Tuesday, 16 November 2010
We will we will tax you
From 1688 to 1815 England and France were involved in what might very well be thought of as a Second Hundred Years’ War (Yes, I know, but the first one lasted more than a hundred years also!) Of the two sides France was by far the strongest, the most populous, the better placed and the better armed. Yet England still won. Why? That’s simple; because we are not as Napoleon suggested a nation of shopkeepers: we are a nation of accountants.
The downfall of France was brought about by ruinous profligacy, especially under the Ancien Régime. In England Parliament, nit-picking and parsimonious as it often was, kept a close watch on expenditure, thus making sure that no more was raised by taxation than was absolutely necessary, and that every penny was made to count. By this process naval efficiency in particular was maximised, good, well-designed vessels captained by skilled seamen making a major contribution to victory, particularly during the Seven Years War, when England was established as the paramount naval power.
Ah, but the past is a foreign country; they did things better there. Now our Parliament is in some ways no more than an impotent regional assembly; now we are part of a new Ancien Régime: now we are part of the European Union, which has none of ‘our’ traditions and all of ‘theirs.’ Our Prime Minister went to Brussels determined to put a stop to the endless demands for more and more money. He came, he saw…and he didn’t quite conquer. The ‘budget freeze’ will still cost the British tax payers millions at a time of serious nation retrenchment.
Our brave new Europe has ‘their’ traditions, yes, the tradition of milking the peasantry of wealth to be squandered away without consequence. It used to be said of the British press that it exercised power without responsibility, the prerogative of the harlot throughout history. The Commission and the pathetic European Parliament is the new harlot, taxing and spending without fear of consequence.
Let me give you but one example, that of Project Galileo. I confess that anything to do with space, space travel and objects in space bores me absolutely rigid, so I’d never heard of this until I read Costs in Space, an article by Douglas Murray in the latest issue of the Spectator. It’s a scheme dreamt up in the late 1990s because Jacques Chirac, the former French president, thought it would be a jolly good idea for Europe to rival the Global Positioning System (GPS) satellites, used today in almost all of our satnav devices. There was no need for this but, you see, GPS is owned by the United States, and Europe, if you will forgive the expressions, simply had to get it up.

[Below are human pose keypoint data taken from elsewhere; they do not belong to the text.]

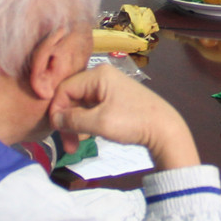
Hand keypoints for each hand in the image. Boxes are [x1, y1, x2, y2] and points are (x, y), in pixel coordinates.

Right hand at [51, 64, 198, 170]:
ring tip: (78, 145)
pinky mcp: (115, 99)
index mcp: (98, 75)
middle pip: (72, 97)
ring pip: (82, 105)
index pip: (64, 88)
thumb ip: (73, 120)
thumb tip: (54, 119)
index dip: (57, 110)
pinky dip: (88, 123)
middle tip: (69, 146)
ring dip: (77, 125)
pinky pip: (93, 109)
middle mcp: (102, 77)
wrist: (165, 130)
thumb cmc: (133, 122)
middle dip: (67, 122)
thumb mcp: (99, 122)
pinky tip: (89, 137)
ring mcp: (110, 87)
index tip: (56, 131)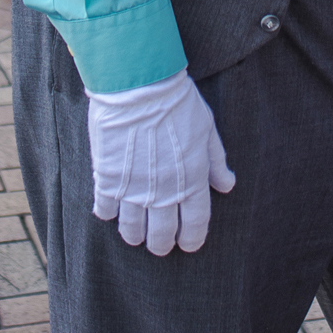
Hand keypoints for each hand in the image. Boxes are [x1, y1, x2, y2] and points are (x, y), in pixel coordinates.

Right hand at [87, 68, 235, 257]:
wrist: (138, 86)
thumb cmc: (177, 103)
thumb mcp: (207, 130)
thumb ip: (216, 161)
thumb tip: (227, 185)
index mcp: (192, 181)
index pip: (194, 223)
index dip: (191, 238)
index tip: (188, 245)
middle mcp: (163, 192)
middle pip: (161, 233)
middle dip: (161, 244)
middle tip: (159, 247)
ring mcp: (133, 189)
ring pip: (132, 228)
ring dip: (134, 236)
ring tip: (134, 237)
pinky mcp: (107, 179)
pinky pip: (105, 209)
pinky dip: (107, 214)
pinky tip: (109, 213)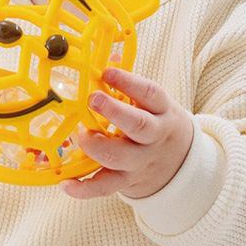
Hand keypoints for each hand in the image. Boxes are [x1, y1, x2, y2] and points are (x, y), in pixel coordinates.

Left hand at [61, 67, 193, 199]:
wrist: (180, 166)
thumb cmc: (158, 124)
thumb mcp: (154, 103)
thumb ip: (130, 84)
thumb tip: (108, 57)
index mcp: (162, 112)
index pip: (150, 94)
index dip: (129, 82)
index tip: (107, 72)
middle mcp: (153, 138)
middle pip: (138, 126)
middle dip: (114, 112)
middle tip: (93, 98)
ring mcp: (140, 162)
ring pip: (119, 157)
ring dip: (95, 145)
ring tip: (79, 133)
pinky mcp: (127, 182)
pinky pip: (104, 187)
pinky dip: (84, 188)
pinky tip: (65, 183)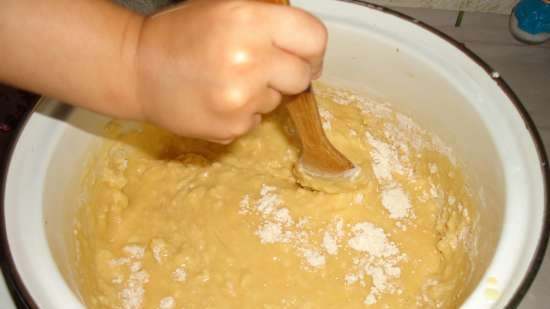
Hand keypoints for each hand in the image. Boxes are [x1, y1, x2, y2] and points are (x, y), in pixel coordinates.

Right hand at [134, 0, 326, 142]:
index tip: (307, 55)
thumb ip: (267, 20)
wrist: (137, 70)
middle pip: (303, 75)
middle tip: (263, 68)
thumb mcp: (224, 7)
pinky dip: (243, 112)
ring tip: (227, 81)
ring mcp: (241, 99)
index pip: (314, 38)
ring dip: (262, 92)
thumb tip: (305, 43)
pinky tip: (217, 98)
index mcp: (250, 21)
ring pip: (278, 100)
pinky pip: (256, 120)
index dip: (313, 49)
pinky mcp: (232, 127)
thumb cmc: (180, 34)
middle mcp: (250, 60)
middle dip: (290, 73)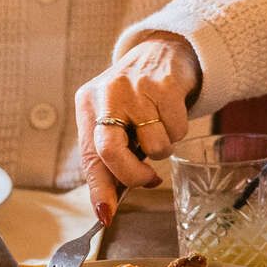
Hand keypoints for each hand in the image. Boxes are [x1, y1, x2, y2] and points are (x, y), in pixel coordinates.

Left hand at [74, 35, 200, 222]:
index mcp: (88, 105)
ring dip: (162, 149)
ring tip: (158, 129)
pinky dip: (178, 131)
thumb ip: (111, 159)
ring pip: (155, 146)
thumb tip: (108, 208)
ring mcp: (135, 87)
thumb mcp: (115, 121)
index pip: (90, 156)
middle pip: (111, 151)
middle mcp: (107, 94)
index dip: (99, 189)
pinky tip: (170, 114)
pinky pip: (177, 130)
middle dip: (134, 176)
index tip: (106, 215)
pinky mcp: (164, 84)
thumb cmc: (135, 99)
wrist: (163, 51)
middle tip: (148, 179)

Here we are more than ten years after: no satellites have gone up, just costs, astronomical costs. You see, that’s what the EU does best, that’s what the Ancien Régime does best: not make things, not achieve things, no, just spend money, more and more and more money. Murray apparently phoned the EU (who, I wonder?) to ask about the final costs. It’s too early to speculate in terms of amounts, he was told. That’s right: after ten years it’s too early to speculate in terms of amounts. Let me translate that: it will cost billions. Originally projected to cost 1.6 billion the final cost is now estimated at 22 billion, based on information leaked to the German government by the Commission.
No taxation without representation was the battle cry that began the American Revolution. We will tax you whether you like it our not, is the motto of the EU. Failure does not matter; failure is of no consequence because the European tax payer will always, in the final event, be made to pick up the tab, to pick up the tab for Galileo and every other wasteful project. Murray puts it thus;
The cost to the UK taxpayer for this political ineptitude has shot up from £385 million to £3 billion. That’s the difference of one of those aircraft carriers that our armed forces need. No organisation other than the EU could come up with routine budget discrepancies literally the size of an aircraft carrier. But what’s a rise like that between friends? After all, we’ll be paying an extra £387 million each year after our Prime Minister’s ‘spectacular’ victory in Brussels the other week.
That’s the thing about Europe, the thing about the Ancien Régime: there is no punishment for failure, almost nothing in the way of accountability beyond the corrupt and venal European ‘Parliament.’ How I envy those American colonist who got so upset over a tax on tea. We’ve gone beyond the Tea Party stage; eyes should now be on the Bastille.